> The task
Would you return the records below character for character, without any images?

[[ Data for analysis, beginning ]]

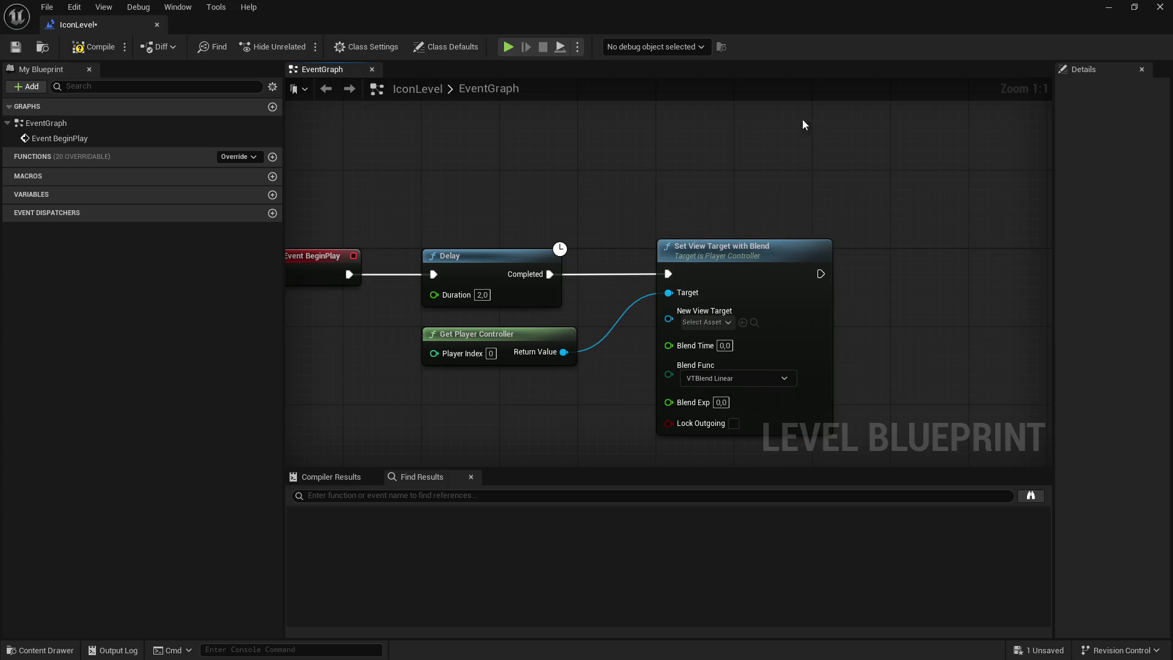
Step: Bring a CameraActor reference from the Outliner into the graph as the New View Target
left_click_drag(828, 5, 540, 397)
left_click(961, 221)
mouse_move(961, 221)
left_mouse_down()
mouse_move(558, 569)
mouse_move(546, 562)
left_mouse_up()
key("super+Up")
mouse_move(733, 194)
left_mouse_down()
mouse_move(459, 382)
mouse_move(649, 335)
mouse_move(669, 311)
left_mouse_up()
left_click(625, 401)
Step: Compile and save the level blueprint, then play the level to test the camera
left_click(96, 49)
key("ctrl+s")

[[ Data for analysis, end ]]

> Your response
Step: Bring a CameraActor reference from the Outliner into the graph as the New View Target
left_click_drag(828, 5, 540, 397)
left_click(961, 221)
mouse_move(961, 221)
left_mouse_down()
mouse_move(558, 569)
mouse_move(546, 562)
left_mouse_up()
key("super+Up")
mouse_move(733, 194)
left_mouse_down()
mouse_move(459, 382)
mouse_move(649, 335)
mouse_move(669, 311)
left_mouse_up()
left_click(625, 401)
Step: Compile and save the level blueprint, then play the level to test the camera
left_click(96, 49)
key("ctrl+s")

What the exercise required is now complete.